Cher Monsieur Larcenet,
J’ai lu Critixman et je trouve que c’est un bon livre : drôle, juste, touchant. Les fausses citations mises en exergue sur la quatrième de couverture, ainsi que le marque page contenant le droit de réponse de Critixman, sont hilarants. C’est un livre juste aussi, parce que ce ridicule parangon du bon goût, prompt à juger les oeuvres et leurs auteurs, je le connais : c’est un peu moi. La caricature est un brin facile -vous conviendrez sans doute que la figure du critique ne bénéficie pas d’une grande sympathie dans l’esprit de nos contemporains, et il y aurait peut-être plus de courage à la réhabiliter qu’à la dénigrer-, mais diablement efficace et indéniablement conforme à une certaine réalité. Enfin, c’est un livre touchant car vous arrivez à décrire l’effet que les critiques négatives vous procurent : elles vous tuent, littéralement. Et au lieu de vous inciter à vous remettre en cause, il devient évident à la lecture de cet ouvrage que ces jugements vous paralysent… Finalement, la seule faute de goût ici n’est pas de votre fait : c’est la préface de Joann Sfar, nettement moins bien placé que vous pour tenir ce type de discours. Mais peu importe, bravo.
Néanmoins, je ne peux que déplorer le divorce que votre livre contribue à entériner entre auteurs et critiques ; divorce prononcé plut tôt cette année avec la parution du numéro 1 de L’Eprouvette, la revue publiée par l’Association. Et même Daniel Clowes s’y est mis ! En effet, parmi la cohorte de créatures fantomatiques qui hantent Ice haven, figure un spécialiste des comic books assez pitoyable : imbu de ses connaissances et de ses facultés d’analyse -qui confinent cependant au délire-, il finit par dévoiler ses véritables motivations en confessant un irrépressible besoin de reconnaissance de la part de ses idoles. Mais au-delà de cette caricature, Clowes remet en cause le principe même de la critique, à partir du moment où elle quitte le champ littéraire: « Dès lors qu’une bande dessinée est censée être une oeuvre d’art, ne pouvons-nous pas aussi présumer qu’elle est constituée de qualités inhérentes à sa forme choisie ; de qualités qui, par définition, défient la description verbale ? N’est-il pas incroyablement présomptueux de se croire capable de traduire en mots une chose qui est intrinsèquement au-delà des mots ?! ».

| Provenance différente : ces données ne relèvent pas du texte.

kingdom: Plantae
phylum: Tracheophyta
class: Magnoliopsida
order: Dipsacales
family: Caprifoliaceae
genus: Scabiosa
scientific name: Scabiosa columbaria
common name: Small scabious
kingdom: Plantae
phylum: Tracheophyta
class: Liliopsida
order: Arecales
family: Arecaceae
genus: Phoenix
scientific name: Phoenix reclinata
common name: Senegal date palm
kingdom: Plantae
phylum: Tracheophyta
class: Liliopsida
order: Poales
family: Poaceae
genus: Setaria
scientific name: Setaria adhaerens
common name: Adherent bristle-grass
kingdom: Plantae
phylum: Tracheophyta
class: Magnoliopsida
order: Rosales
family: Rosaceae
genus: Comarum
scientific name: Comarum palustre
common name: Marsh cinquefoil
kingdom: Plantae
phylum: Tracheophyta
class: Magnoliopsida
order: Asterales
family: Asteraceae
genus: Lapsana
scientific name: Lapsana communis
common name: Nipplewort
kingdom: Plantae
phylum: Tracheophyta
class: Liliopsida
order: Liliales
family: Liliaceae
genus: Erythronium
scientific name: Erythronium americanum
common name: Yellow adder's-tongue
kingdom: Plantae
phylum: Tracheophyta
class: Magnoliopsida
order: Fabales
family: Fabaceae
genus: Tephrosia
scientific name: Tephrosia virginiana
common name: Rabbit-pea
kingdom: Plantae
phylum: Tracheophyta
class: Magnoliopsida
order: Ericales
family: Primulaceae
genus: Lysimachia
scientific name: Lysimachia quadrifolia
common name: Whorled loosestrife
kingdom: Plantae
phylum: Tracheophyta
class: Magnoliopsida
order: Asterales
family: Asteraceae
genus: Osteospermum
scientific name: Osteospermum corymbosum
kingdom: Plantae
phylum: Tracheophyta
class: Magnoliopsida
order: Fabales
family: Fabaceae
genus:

Si, de votre côté, la raison de ce divorce est la médiocrité de la critique de bande dessinée, que nous sommes d’ailleurs quelques-uns à déplorer, je peux tout à fait le comprendre. Si par contre il s’agit d’une tentative « lucbessonienne » de refuser a priori toute utilité à la critique -suivant l’adage poujadiste qui veut que « le public est seul juge »-, ce serait fort décevant. Les critiques que vous avez reçues au sujet de votre travail ne vous ont fait, jusqu’ici, aucun bien, c’est entendu. Je vous pose donc une question : qu’attendez-vous de la critique (si tant est que vous en attendiez quelque chose) ? De mon côté, il me semble que le rôle du critique est d’éclairer les lecteurs sur les intentions de l’auteur d’une part -sur la base des propos de ce dernier, ou sur la foi de son intuition-, et de l’autre, d’éclairer l’auteur sur ses propres pratiques en lui offrant un point de vue extérieur, lui permettant de mieux cerner les qualités, et le cas échéant, les défauts de son travail. Maintenant, libre à vous de considérer que vous n’avez pas besoin de point de vue extérieur ou de penser que les critiques ne sont, dans l’ensemble, pas assez qualifiés pour jouer ce rôle-là. Dans ce cas-là, je ne vous embêterai plus.